(Source document):
--- START ---
## MMTB

## Import

In [1]:
import glob
import json
import logging
import os
import random

from PIL import Image, ImageFile

import numpy as np
import torch

from sklearn.metrics import f1_score
from sklearn.metrics import precision_recall_fscore_support
from torch import nn
from torch.utils.data import DataLoader, RandomSampler, SequentialSampler
from torch.utils.data.distributed import DistributedSampler
from tqdm import tqdm, trange

from memotion_utility import load_data

import transformers
from transformers import (
    WEIGHTS_NAME,
    AdamW,
    AutoConfig,
    AutoModel,
    AutoTokenizer,
    MMBTConfig,
    MMBTForClassification,
    get_linear_schedule_with_warmup,
)
from transformers.trainer_utils import is_main_process

## Configs

In [2]:
ImageFile.LOAD_TRUNCATED_IMAGES = True
CSV_FILE = '/kaggle/input/memotion-dataset-7k/memotion_dataset_7k/labels.csv'
ROOT_DIR = '/kaggle/input/memotion-dataset-7k/memotion_dataset_7k/images'
MAX_LEN = 512
LR = 1e-6
batch_size = 16
IMAGE_SIZE = (224,224)
epochs = 5
NUM_WARMUP_STEPS = 12
NUM_TRAINING_STEPS = 1230
downsample = True
caption = None
tokenizer_name = 'bert-base-uncased'
num_image_embeds = 1

## Load data

In [3]:
df_train,df_val,df_test = load_data(CSV_FILE,downsample = downsample,captions = caption)

train : 
 label
1    1953
0    1953
Name: count, dtype: int64
val : 
 label
1    343
0    217
Name: count, dtype: int64
test : 
 label
1    856
0    543
Name: count, dtype: int64


In [4]:
import json
import os
import pandas as pd
from collections import Counter

import torch
import torchvision
import torchvision.transforms as transforms
from PIL import Image
from torch import nn
from torch.utils.data import Dataset



POOLING_BREAKDOWN = {1: (1, 1), 2: (2, 1), 3: (3, 1), 4: (2, 2), 5: (5, 1), 6: (3, 2), 7: (7, 1), 8: (4, 2), 9: (3, 3)}


class ImageEncoder(nn.Module):
    def __init__(self, num_image_embeds):
        super().__init__()
        model = torchvision.models.resnet152(pretrained=True)
        modules = list(model.children())[:-2]
        self.model = nn.Sequential(*modules)
        self.pool = nn.AdaptiveAvgPool2d(POOLING_BREAKDOWN[num_image_embeds])

    def forward(self, x):
        # Bx3x224x224 -> Bx2048x7x7 -> Bx2048xN -> BxNx2048
        out = self.pool(self.model(x))
        out = torch.flatten(out, start_dim=2)
        out = out.transpose(1, 2).contiguous()
--- END ---
(Recorded information):
--- START ---
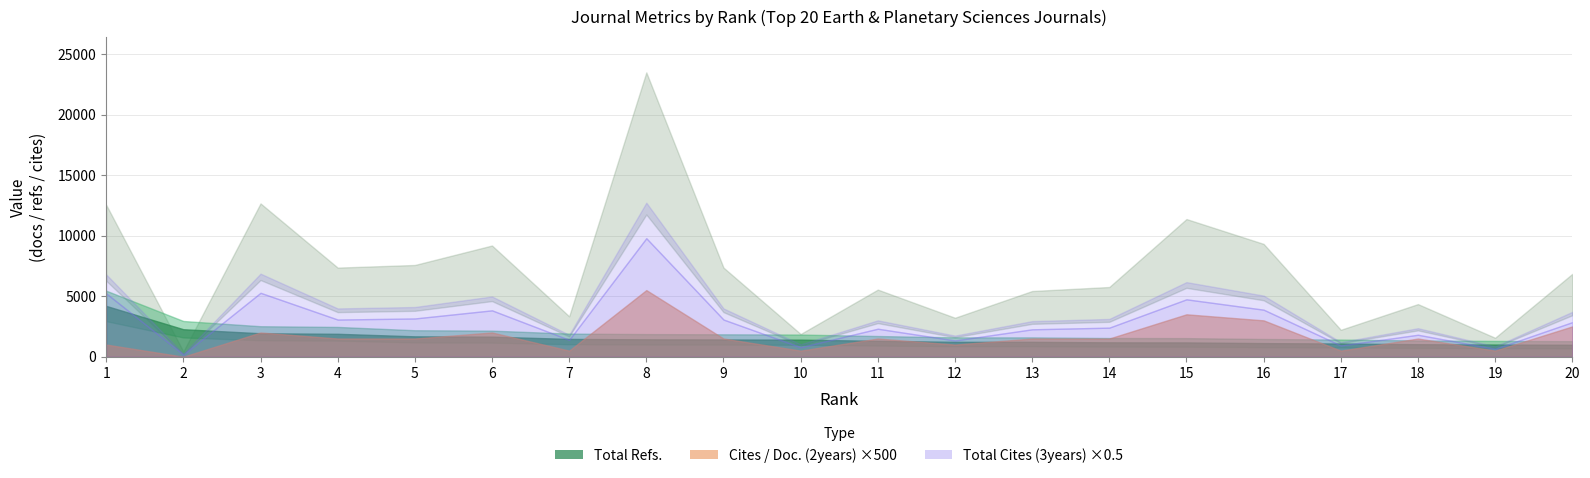

At which category does the chart reach its minimum across all series?

2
--- END ---
(Activity):
Summarize the MMTB notebook above in three sentences.

(Answer space):
The notebook imports PyTorch, scikit-learn metrics and the MMBT classes from transformers, then sets its configuration: paths to the labels CSV and images of the Memotion 7k dataset, a maximum length of 512, a learning rate of 1e-6, a batch size of 16, 224×224 images, 5 epochs, the bert-base-uncased tokenizer and one image embedding. Loading the data with downsampling gives a training split of 1,953 examples for each of labels 1 and 0, a validation split of 343 and 217, and a test split of 856 and 543. It then defines an ImageEncoder that takes a pretrained ResNet-152 without its last two layers, applies adaptive average pooling sized by the number of image embeddings, and flattens and transposes the result.